• **PROBLEM**: Format every line of the material below as a JSON list of strings, with one string per line and blank lines omitted.

• **Excerpts from a dataset**:
= = = =

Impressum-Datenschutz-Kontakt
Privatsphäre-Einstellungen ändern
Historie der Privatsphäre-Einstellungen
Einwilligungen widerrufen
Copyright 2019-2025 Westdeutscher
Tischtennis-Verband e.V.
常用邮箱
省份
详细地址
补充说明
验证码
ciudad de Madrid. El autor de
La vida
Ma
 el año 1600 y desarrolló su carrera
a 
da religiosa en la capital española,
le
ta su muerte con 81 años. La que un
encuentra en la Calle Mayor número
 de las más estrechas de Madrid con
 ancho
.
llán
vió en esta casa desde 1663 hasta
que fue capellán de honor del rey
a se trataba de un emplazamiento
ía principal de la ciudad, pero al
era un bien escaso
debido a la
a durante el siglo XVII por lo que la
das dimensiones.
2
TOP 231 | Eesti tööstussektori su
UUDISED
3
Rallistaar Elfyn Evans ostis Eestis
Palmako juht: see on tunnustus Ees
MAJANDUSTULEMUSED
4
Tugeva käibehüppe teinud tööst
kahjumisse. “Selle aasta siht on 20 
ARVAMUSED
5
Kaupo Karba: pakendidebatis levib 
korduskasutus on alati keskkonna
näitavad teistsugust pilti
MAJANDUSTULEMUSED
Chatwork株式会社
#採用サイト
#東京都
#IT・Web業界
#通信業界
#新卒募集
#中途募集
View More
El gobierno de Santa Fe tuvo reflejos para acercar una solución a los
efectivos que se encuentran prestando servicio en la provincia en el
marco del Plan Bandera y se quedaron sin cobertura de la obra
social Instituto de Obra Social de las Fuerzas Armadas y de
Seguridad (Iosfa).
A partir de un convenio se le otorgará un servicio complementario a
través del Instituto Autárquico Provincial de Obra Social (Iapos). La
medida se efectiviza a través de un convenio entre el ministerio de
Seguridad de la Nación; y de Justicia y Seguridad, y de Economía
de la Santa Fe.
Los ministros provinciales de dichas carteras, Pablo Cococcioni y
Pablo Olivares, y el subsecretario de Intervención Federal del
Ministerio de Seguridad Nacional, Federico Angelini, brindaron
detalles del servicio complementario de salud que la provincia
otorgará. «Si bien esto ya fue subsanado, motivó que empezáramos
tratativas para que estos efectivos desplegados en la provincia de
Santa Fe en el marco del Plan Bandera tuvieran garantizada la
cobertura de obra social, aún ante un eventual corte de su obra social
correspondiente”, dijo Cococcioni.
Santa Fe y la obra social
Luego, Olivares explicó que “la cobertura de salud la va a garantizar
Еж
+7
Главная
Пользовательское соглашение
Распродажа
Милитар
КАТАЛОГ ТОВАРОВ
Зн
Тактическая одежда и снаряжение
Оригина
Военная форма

= = = =

• **ANSWER TO THE PROBLEM**:
[
  "Impressum-Datenschutz-Kontakt",
  "Privatsphäre-Einstellungen ändern",
  "Historie der Privatsphäre-Einstellungen",
  "Einwilligungen widerrufen",
  "Copyright 2019-2025 Westdeutscher",
  "Tischtennis-Verband e.V.",
  "常用邮箱",
  "省份",
  "详细地址",
  "补充说明",
  "验证码",
  "ciudad de Madrid. El autor de",
  "La vida",
  "Ma",
  " el año 1600 y desarrolló su carrera",
  "a ",
  "da religiosa en la capital española,",
  "le",
  "ta su muerte con 81 años. La que un",
  "encuentra en la Calle Mayor número",
  " de las más estrechas de Madrid con",
  " ancho",
  ".",
  "llán",
  "vió en esta casa desde 1663 hasta",
  "que fue capellán de honor del rey",
  "a se trataba de un emplazamiento",
  "ía principal de la ciudad, pero al",
  "era un bien escaso",
  "debido a la",
  "a durante el siglo XVII por lo que la",
  "das dimensiones.",
  "2",
  "TOP 231 | Eesti tööstussektori su",
  "UUDISED",
  "3",
  "Rallistaar Elfyn Evans ostis Eestis",
  "Palmako juht: see on tunnustus Ees",
  "MAJANDUSTULEMUSED",
  "4",
  "Tugeva käibehüppe teinud tööst",
  "kahjumisse. “Selle aasta siht on 20 ",
  "ARVAMUSED",
  "5",
  "Kaupo Karba: pakendidebatis levib ",
  "korduskasutus on alati keskkonna",
  "näitavad teistsugust pilti",
  "MAJANDUSTULEMUSED",
  "Chatwork株式会社",
  "#採用サイト",
  "#東京都",
  "#IT・Web業界",
  "#通信業界",
  "#新卒募集",
  "#中途募集",
  "View More",
  "El gobierno de Santa Fe tuvo reflejos para acercar una solución a los",
  "efectivos que se encuentran prestando servicio en la provincia en el",
  "marco del Plan Bandera y se quedaron sin cobertura de la obra",
  "social Instituto de Obra Social de las Fuerzas Armadas y de",
  "Seguridad (Iosfa).",
  "A partir de un convenio se le otorgará un servicio complementario a",
  "través del Instituto Autárquico Provincial de Obra Social (Iapos). La",
  "medida se efectiviza a través de un convenio entre el ministerio de",
  "Seguridad de la Nación; y de Justicia y Seguridad, y de Economía",
  "de la Santa Fe.",
  "Los ministros provinciales de dichas carteras, Pablo Cococcioni y",
  "Pablo Olivares, y el subsecretario de Intervención Federal del",
  "Ministerio de Seguridad Nacional, Federico Angelini, brindaron",
  "detalles del servicio complementario de salud que la provincia",
  "otorgará. «Si bien esto ya fue subsanado, motivó que empezáramos",
  "tratativas para que estos efectivos desplegados en la provincia de",
  "Santa Fe en el marco del Plan Bandera tuvieran garantizada la",
  "cobertura de obra social, aún ante un eventual corte de su obra social",
  "correspondiente”, dijo Cococcioni.",
  "Santa Fe y la obra social",
  "Luego, Olivares explicó que “la cobertura de salud la va a garantizar",
  "Еж",
  "+7",
  "Главная",
  "Пользовательское соглашение",
  "Распродажа",
  "Милитар",
  "КАТАЛОГ ТОВАРОВ",
  "Зн",
  "Тактическая одежда и снаряжение",
  "Оригина",
  "Военная форма"
]